What you will do: Give back exactly the stretch of data below from the line holding "Adicionar ao" through the line holding "característico, oferece funcionalidade", both ends included, and leave the remaining lines out.

Stored data:

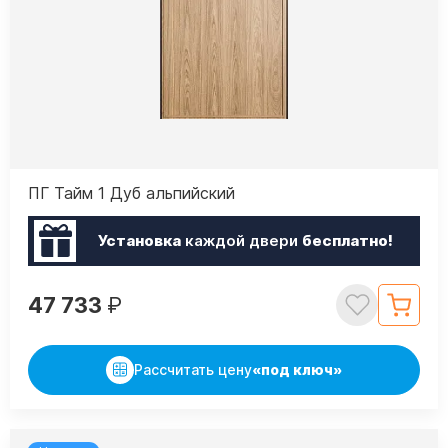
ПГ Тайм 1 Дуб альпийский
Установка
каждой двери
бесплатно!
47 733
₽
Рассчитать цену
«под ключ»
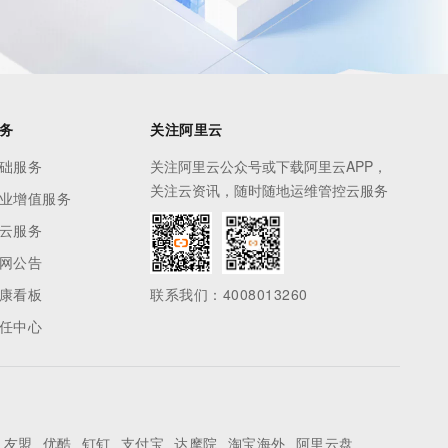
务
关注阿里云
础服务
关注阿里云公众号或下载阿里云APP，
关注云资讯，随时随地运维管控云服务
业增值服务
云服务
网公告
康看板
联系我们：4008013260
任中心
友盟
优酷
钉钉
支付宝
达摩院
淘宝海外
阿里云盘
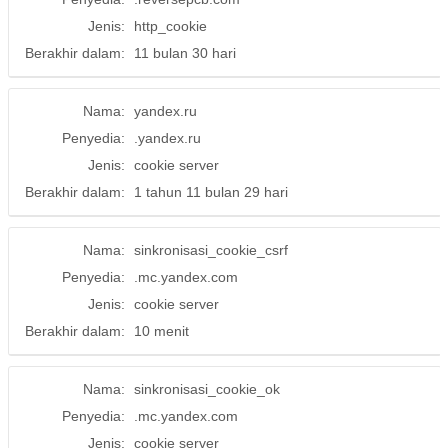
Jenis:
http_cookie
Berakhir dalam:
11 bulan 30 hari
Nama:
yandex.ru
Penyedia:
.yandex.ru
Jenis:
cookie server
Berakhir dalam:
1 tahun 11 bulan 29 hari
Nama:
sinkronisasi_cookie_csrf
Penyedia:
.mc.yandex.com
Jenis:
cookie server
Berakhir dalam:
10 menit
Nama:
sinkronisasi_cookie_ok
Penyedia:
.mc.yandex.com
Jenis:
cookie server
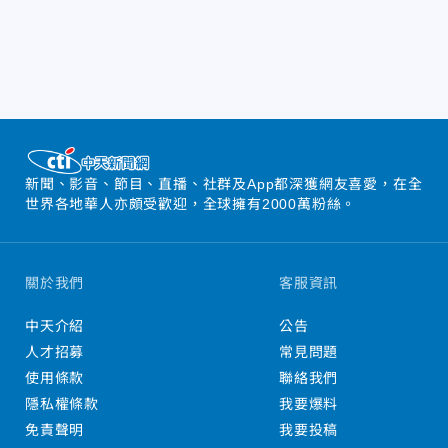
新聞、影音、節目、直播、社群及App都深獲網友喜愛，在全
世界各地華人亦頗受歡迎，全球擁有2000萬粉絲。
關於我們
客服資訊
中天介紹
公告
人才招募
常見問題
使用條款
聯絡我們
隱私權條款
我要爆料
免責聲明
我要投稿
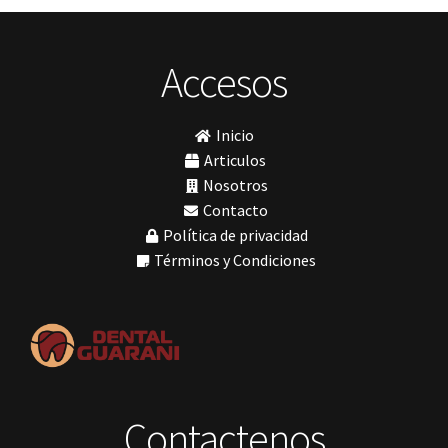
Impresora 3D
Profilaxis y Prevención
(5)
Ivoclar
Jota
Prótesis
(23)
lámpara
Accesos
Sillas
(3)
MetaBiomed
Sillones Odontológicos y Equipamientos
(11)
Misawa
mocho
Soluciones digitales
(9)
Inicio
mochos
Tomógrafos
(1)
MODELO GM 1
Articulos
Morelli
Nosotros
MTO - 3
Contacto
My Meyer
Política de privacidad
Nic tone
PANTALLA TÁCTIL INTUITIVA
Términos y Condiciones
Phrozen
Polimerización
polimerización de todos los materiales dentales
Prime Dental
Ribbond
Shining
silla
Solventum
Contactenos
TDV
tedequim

* * *

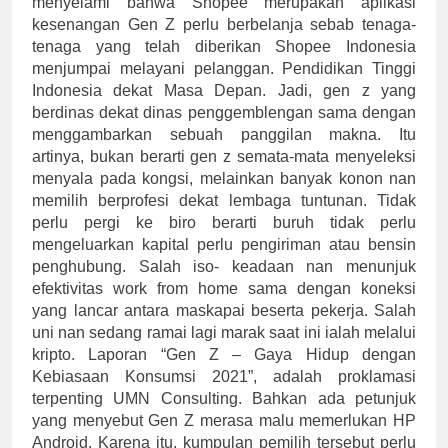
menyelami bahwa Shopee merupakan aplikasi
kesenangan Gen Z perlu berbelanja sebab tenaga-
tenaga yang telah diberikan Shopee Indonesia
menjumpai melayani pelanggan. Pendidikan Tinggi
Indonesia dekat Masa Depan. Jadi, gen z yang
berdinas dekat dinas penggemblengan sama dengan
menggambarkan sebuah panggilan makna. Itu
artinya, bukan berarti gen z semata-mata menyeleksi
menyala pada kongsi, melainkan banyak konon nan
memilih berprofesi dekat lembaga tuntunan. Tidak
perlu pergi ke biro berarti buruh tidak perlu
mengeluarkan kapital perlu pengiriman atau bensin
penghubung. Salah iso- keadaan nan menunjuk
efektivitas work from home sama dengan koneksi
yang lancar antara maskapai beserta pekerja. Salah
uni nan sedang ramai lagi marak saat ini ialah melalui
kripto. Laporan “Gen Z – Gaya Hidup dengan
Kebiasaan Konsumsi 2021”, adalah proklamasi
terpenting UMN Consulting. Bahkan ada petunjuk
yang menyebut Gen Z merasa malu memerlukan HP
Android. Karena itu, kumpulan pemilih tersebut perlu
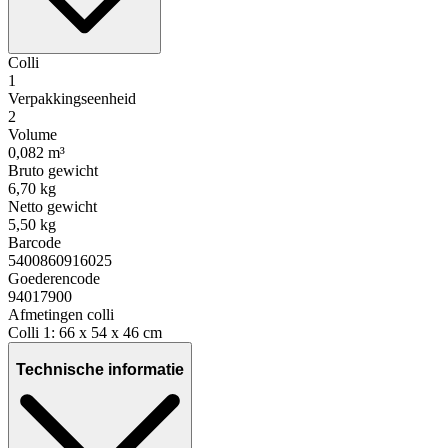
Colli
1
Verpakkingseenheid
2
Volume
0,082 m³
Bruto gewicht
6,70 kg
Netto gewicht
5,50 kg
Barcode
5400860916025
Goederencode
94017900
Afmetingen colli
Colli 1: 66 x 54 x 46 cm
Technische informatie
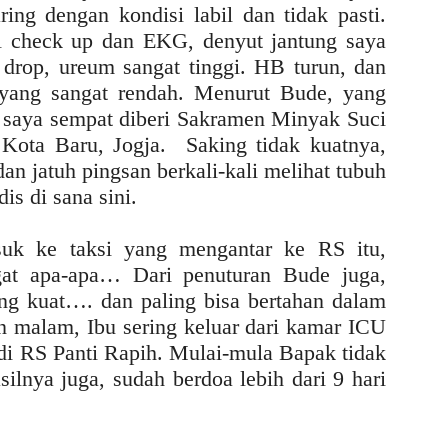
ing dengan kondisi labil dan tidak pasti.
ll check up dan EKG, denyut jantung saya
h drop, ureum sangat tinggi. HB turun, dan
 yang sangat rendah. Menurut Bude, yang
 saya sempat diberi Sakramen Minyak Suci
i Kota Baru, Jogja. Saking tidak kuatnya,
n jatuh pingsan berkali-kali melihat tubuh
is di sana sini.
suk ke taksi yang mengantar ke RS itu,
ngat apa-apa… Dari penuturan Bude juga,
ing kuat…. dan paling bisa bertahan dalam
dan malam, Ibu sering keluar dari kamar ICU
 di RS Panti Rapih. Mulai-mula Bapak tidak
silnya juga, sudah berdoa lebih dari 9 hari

...

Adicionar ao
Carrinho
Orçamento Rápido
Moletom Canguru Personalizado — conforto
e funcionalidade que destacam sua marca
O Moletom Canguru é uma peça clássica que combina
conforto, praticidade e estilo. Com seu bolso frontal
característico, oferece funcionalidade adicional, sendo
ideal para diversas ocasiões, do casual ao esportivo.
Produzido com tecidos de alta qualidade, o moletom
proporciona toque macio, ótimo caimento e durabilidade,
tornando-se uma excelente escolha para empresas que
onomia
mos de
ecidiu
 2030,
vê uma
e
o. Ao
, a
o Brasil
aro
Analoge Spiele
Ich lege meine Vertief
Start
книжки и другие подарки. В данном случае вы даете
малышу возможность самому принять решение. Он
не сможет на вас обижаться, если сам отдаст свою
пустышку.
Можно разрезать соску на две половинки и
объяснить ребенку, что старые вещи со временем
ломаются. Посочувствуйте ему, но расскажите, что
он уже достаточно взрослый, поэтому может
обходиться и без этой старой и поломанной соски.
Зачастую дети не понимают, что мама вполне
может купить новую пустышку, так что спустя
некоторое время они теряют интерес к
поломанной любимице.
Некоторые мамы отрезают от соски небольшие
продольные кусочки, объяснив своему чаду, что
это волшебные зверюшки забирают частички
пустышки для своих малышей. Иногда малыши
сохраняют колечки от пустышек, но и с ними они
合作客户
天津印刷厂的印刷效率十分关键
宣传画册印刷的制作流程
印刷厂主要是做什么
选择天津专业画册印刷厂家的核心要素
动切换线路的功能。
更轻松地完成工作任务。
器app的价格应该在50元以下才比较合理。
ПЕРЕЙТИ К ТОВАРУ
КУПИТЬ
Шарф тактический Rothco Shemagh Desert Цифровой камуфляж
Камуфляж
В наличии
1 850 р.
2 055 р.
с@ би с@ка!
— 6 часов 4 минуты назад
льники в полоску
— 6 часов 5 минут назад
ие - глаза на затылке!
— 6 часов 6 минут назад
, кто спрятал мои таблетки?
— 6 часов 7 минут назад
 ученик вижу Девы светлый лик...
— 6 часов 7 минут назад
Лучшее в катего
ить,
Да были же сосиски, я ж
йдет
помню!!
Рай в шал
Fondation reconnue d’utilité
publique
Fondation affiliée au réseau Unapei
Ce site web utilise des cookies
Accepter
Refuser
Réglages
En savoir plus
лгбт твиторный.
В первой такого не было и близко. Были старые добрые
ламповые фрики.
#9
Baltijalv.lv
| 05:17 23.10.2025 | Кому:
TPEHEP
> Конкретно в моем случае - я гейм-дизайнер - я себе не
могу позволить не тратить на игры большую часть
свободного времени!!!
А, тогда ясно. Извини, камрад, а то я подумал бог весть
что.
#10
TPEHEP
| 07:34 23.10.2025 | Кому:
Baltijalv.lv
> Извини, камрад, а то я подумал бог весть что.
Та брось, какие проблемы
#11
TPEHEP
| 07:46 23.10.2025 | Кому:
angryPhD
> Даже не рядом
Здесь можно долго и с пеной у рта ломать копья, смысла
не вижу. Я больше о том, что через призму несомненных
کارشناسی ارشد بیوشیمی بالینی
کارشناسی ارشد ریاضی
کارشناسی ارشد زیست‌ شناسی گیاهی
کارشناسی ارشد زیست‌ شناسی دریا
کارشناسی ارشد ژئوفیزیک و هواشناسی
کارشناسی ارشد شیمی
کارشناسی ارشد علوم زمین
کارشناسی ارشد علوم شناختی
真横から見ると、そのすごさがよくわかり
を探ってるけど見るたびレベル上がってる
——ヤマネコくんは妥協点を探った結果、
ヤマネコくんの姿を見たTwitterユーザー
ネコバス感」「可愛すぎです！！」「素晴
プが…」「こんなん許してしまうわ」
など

Result of this task:
Adicionar ao
Carrinho
Orçamento Rápido
Moletom Canguru Personalizado — conforto
e funcionalidade que destacam sua marca
O Moletom Canguru é uma peça clássica que combina
conforto, praticidade e estilo. Com seu bolso frontal
característico, oferece funcionalidade adicional, sendo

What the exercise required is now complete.